**Task objective:**
How many lines in the records contain the word "pièces"? Reply with the number alone.

Excerpts from a dataset:
○ ○ ○ ○ ○ ○ ○
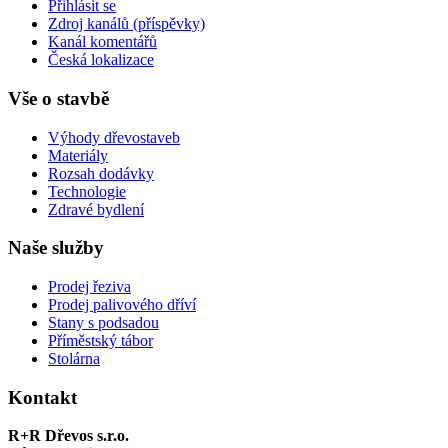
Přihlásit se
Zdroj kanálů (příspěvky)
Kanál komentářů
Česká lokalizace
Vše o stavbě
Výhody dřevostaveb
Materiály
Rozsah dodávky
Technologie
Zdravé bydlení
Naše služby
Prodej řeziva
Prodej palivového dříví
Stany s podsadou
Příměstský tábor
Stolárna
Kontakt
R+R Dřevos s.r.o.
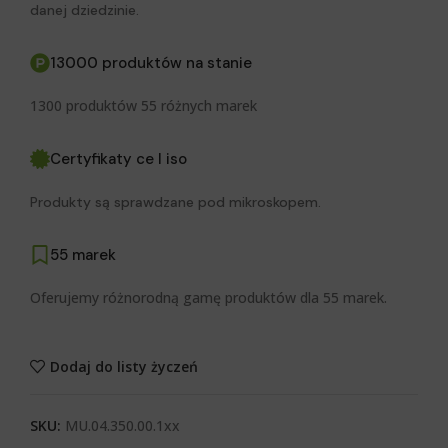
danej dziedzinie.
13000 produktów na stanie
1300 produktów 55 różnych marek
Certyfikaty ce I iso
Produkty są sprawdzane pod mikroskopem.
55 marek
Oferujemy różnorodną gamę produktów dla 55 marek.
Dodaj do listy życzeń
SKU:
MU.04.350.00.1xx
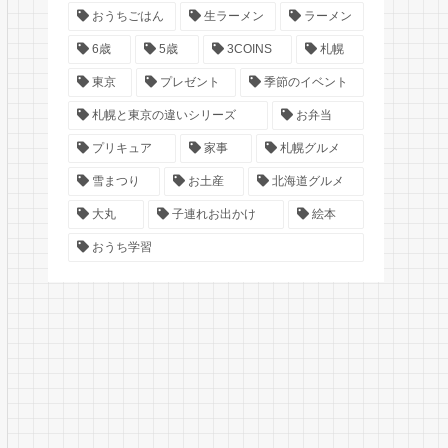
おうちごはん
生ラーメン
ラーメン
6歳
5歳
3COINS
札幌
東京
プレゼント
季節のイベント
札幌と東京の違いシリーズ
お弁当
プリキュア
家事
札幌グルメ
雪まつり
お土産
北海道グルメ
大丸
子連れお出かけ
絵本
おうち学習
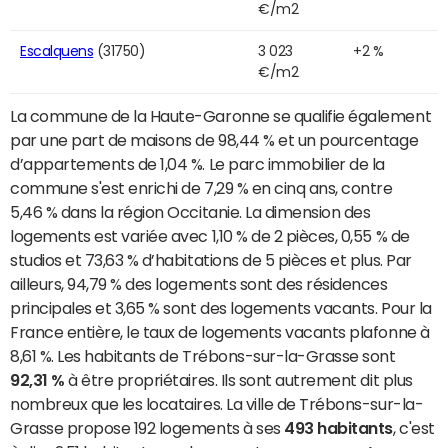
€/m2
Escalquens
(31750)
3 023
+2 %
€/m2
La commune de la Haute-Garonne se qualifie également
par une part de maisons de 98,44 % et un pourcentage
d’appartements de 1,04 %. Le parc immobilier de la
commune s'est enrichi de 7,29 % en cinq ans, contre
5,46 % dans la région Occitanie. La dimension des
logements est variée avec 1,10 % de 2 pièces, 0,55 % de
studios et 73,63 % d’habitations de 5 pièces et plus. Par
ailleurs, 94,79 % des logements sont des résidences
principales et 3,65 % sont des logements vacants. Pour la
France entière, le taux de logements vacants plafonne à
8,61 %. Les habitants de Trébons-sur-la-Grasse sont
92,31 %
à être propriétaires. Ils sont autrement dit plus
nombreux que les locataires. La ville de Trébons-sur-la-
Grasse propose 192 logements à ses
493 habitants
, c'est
○ ○ ○ ○ ○ ○ ○
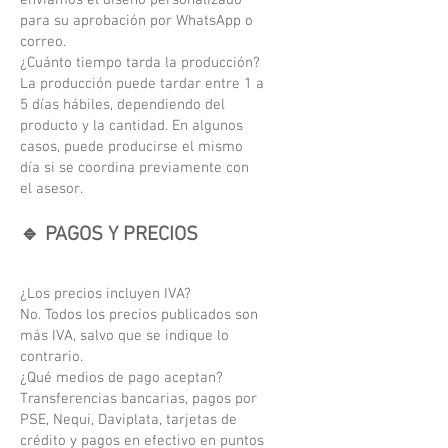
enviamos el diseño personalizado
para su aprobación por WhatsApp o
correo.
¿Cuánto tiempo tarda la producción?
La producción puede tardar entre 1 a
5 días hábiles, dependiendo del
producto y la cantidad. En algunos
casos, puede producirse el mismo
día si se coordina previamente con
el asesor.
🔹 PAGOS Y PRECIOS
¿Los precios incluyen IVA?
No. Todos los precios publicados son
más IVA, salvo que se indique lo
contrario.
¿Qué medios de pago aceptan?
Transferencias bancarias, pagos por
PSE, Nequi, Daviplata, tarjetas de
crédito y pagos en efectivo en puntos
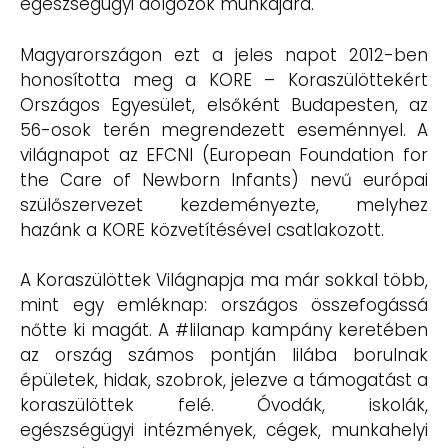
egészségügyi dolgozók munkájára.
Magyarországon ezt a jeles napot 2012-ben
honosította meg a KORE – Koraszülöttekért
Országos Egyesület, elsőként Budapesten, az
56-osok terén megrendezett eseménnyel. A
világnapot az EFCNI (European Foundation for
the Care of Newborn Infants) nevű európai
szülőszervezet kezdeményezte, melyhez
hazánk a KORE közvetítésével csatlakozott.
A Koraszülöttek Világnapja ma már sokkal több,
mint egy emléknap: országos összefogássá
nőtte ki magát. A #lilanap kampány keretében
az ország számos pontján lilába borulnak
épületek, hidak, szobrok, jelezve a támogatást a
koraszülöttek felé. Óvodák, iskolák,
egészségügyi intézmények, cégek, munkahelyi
○ ○ ○ ○ ○ ○ ○
**Solved problem:**
2